Identify the correct order of standard enthalpy of formation of sodium halides.

We need to identify the correct order of standard enthalpy of formation ($$\Delta_f H^\circ$$) of sodium halides: NaF, NaCl, NaBr, and NaI.

The standard enthalpy of formation of an ionic compound depends primarily on the lattice energy, which is governed by ionic sizes. Smaller halide ions form stronger ionic bonds with Na$$^+$$, resulting in more negative (more exothermic) enthalpies of formation.

The ionic radii increase down Group 17:

$$\text{F}^- < \text{Cl}^- < \text{Br}^- < \text{I}^-$$

The standard enthalpies of formation (all negative, in kJ/mol) are:

$$\Delta_f H^\circ(\text{NaF}) = -576.6, \quad \Delta_f H^\circ(\text{NaCl}) = -411.2$$

$$\Delta_f H^\circ(\text{NaBr}) = -361.1, \quad \Delta_f H^\circ(\text{NaI}) = -287.8$$

The most negative value corresponds to NaF (most stable, most exothermic formation).

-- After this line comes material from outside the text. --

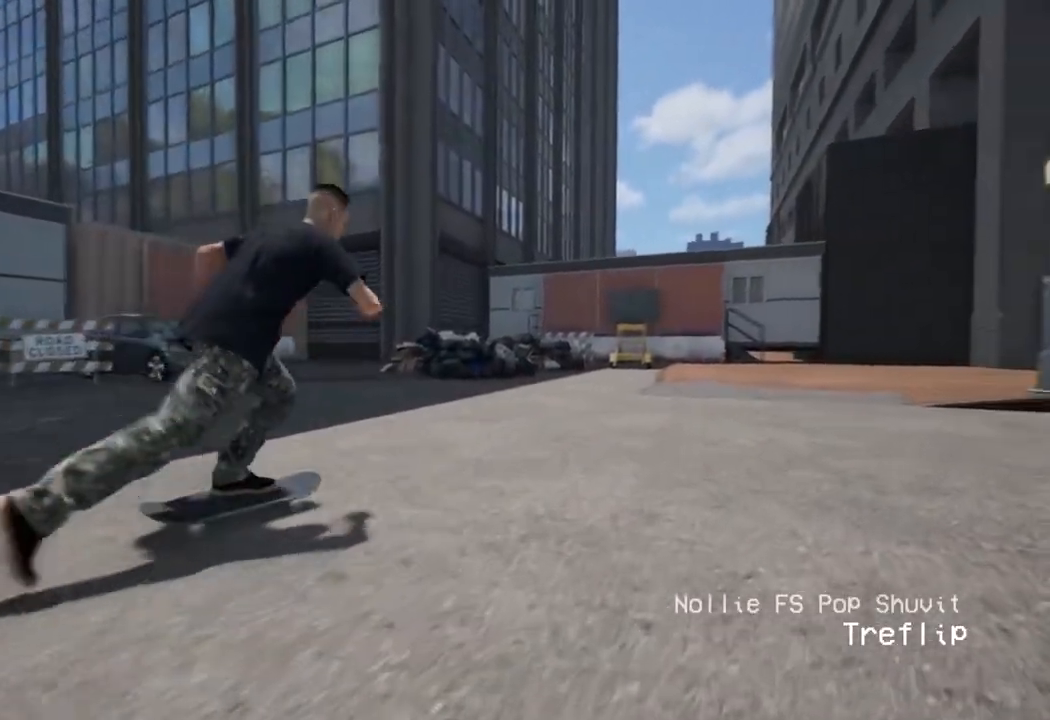
{"buttons": ["R2"], "left_stick": "center", "right_stick": "center", "events": [[400, "R2", "down"]]}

Arranging in increasing order of $$\Delta_f H^\circ$$ (from most negative to least negative):

$$\Delta_f H^\circ(\text{NaF}) < \Delta_f H^\circ(\text{NaCl}) < \Delta_f H^\circ(\text{NaBr}) < \Delta_f H^\circ(\text{NaI})$$

$$-576.6 < -411.2 < -361.1 < -287.8$$

However, when the question says "correct order of standard enthalpy of formation" with the ordering NaI $$<$$ NaBr $$<$$ NaCl $$<$$ NaF (Option B), this represents the order of increasing magnitude of the enthalpy of formation (increasing exothermicity):

$$|\Delta_f H^\circ(\text{NaI})| < |\Delta_f H^\circ(\text{NaBr})| < |\Delta_f H^\circ(\text{NaCl})| < |\Delta_f H^\circ(\text{NaF})|$$

This is the standard way to express that NaF has the most exothermic formation among the sodium halides.

Therefore, the correct answer is Option B: NaI $$<$$ NaBr $$<$$ NaCl $$<$$ NaF.